The bandage is supplied wrapped around a plastic spool which allows rapid, even wetting of the plaster mass upon immersion. Once wet, the calcium sulphate hemihydrate is converted to the dihydrate, and the bandage sets to form a hard rigid structure, which is both porous and absorbent. The rate of setting is largely governed by the temperature of the water, but if the bandage is used in accordance with the manufacturer's instructions, an initial set will take place in about two minutes. After about 3-5 minutes, the cast should be fully set - although it may not achieve its maximum strength and become weight-bearing for up to 24-48 hours, depending upon its thickness. The principal disadvantages of Orthoflex lie in its weight, its opacity to X-rays, and its susceptibility to damage by moisture.

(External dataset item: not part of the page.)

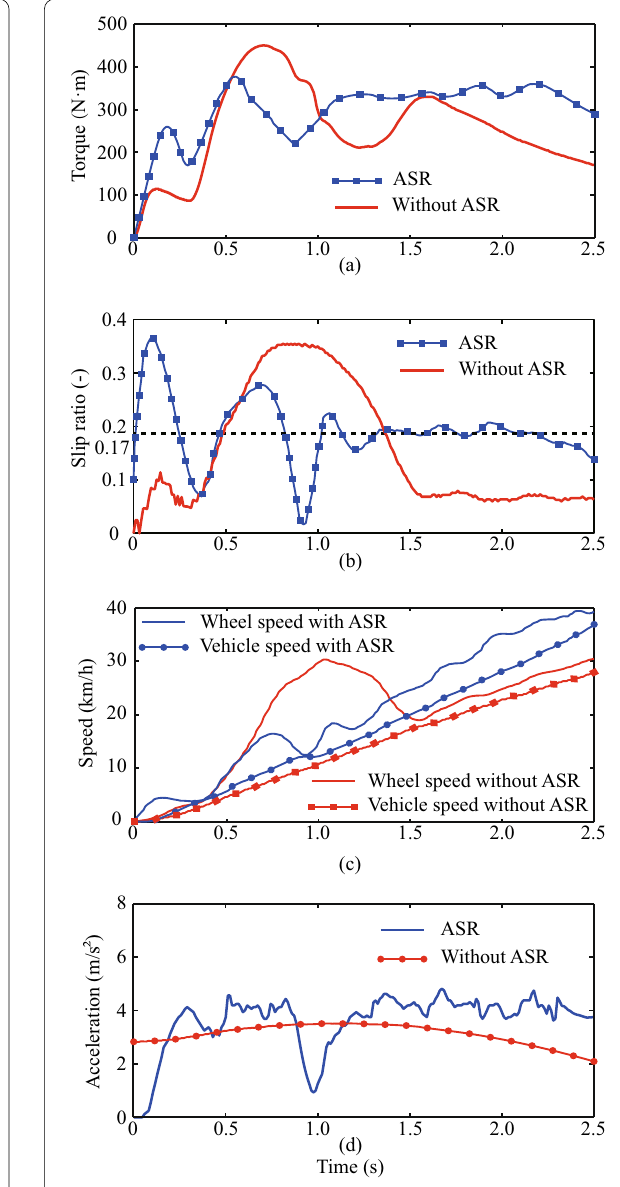
Figure 8 Vehicle test underdry road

Orthoflex may be used for most orthopaedic applications, and other situations in which rigid immobilisation is required, including the management of fresh or unstable fractures. The enhanced conformability of the material is said to make it particularly suitable for use in mould making, and for holding manipulations and splinting soft tissue repairs.
Orthoflex should be applied over a layer of stockinette and orthopaedic padding. Prior to application, the first 10-15 cm of the bandage should be unrolled to enable the rapid location of the end after dipping. The bandage is held lightly in one hand, and immersed at an angle of 45 ° for 3-5 seconds in water at a temperature of around 29 °C. After removal from the water, any excess liquid is gently squeezed out and the bandage is rolled evenly around the limb, without tension, avoiding the formation of wrinkles. The conformability of the bandage is such that the need for pleats or tucks is reduced. As each successive bandage is applied, it should be constantly moulded and smoothed with wet hands to ensure the formation of a homogeneous cast. Any areas of potential weakness may be strengthened by the addition of five or six layers of bandage, previously formed into a slab.
When applying a cast, it is important to ensure that all bony prominences are adequately padded, and operators should take care to ensure that no indentations are made in the soft plaster that could lead to the application of local areas of high pressure and the formation of plaster sores. Rough finishes on the edges of the cast should also be avoided. If the bandage is applied to a fresh fracture, sufficient padding should be used to accommodate any swelling of the limb. This is particularly important in view of the close-fitting nature of casts produced with Orthoflex.
Orthoflex is presented as a roll, wrapped around a plastic core, and sealed in a water-resistant pouch.
The unopened rolls of Orthoflex should be stored in a cool dry atmosphere.
4 in × 4 yd
5 in × 5 yd
|Revision Author||Dr S. Thomas|
This datacard has been prepared from data provided by the manufacturer and/or from published literature.